B_Ugli said:
With all the talk of cleaning up the sport recently would it be a good time to discuss:
1. The severity of some 3 weeks tour routes (vuelta 2012) springs to mind and;
2. The number of days the average pro is racing per season (in recent years the season seems to be jan to November with a 1 month off season for some guys)
Surely if everyone is demanding a clean sport organisers have to consider whether they can justifiably treat riders as performing monkeys in the way they have done in recent years.
You can't have been watching the sport for long. Riders like the Schlecks, Contador & that American guy race less in the whole season than riders used to race in 6 months.

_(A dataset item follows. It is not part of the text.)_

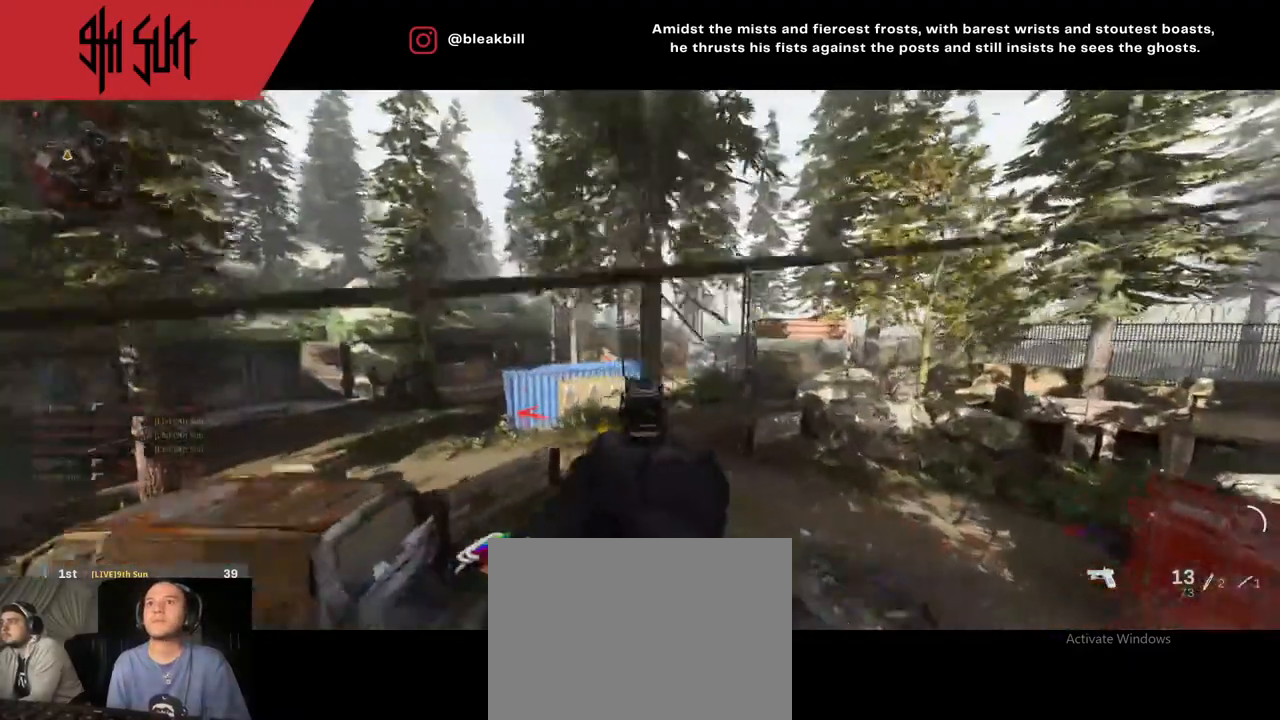
{"buttons": [], "left_stick": "up-right", "right_stick": "right", "events": [[250, "right_stick", "left"], [467, "L2", "up"], [467, "R2", "down"], [467, "left_stick", "up-right"], [483, "R2", "up"], [500, "right_stick", "right"]]}
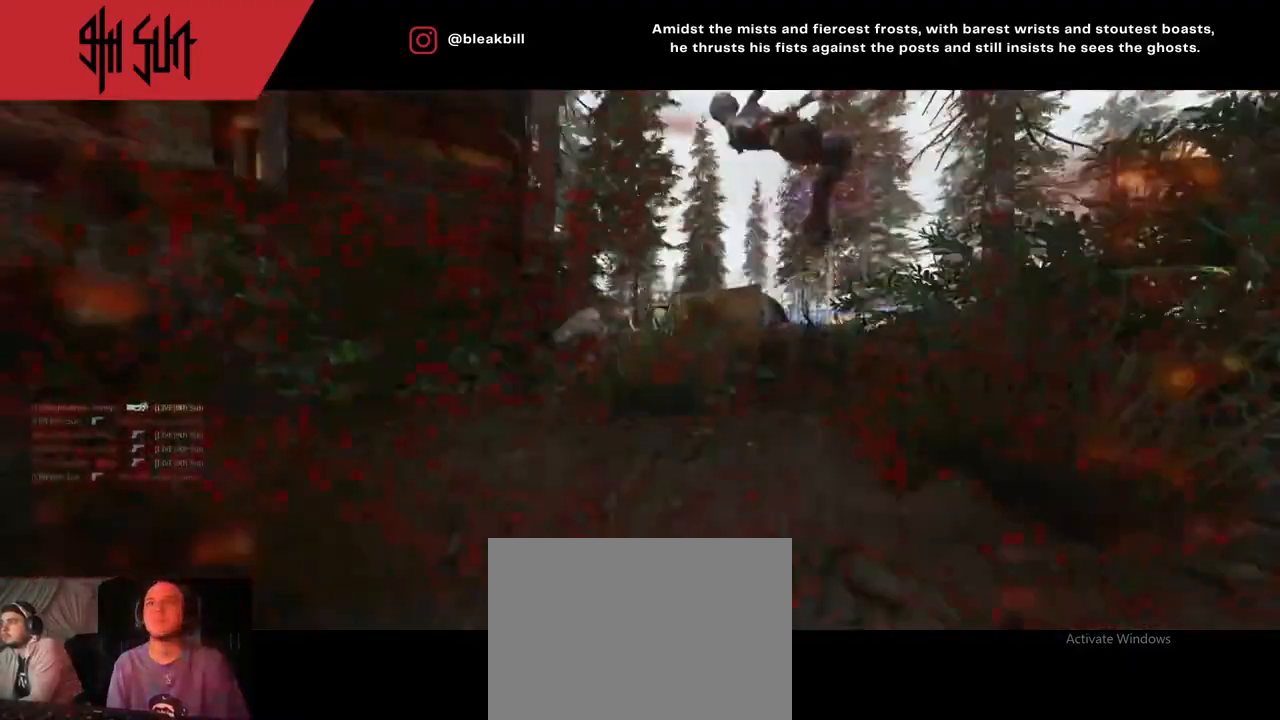
{"buttons": [], "left_stick": "center", "right_stick": "center", "events": [[250, "left_stick", "center"], [250, "right_stick", "center"]]}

A rider racing on the 6 Day circuit these days is a rarity, as is one who races cyclocross. The actual season is not longer now, it's shorter. Riders don't race a full season as they did in the pre EPO era, they pick and choose their races.
As for the severity of the Grand Tours, do me a favour! Look up the 1978 Tour stage to Valence d'Agen. The race finished a few metres short of the line in protest at the split stages that year in the race. Five years later the organisers had a 300km stage followed by a gentle 257km stage in a race with 22 stages and no rest day. Contrast that with today's races, with bikes that are 5kg lighter on roads that are better surfaced and riders who have every convenience laid on. It's not harder now, if anything it's easier.
Doping is caused by one thing and one thing only, human nature to look for an advantage. We all have it, just some will always go that little bit further looking for an edge.
The answer is to make it so not worth it to cheat. Punitive bans for doping riders, permanent bans for "doctors" & DS's may have an effect.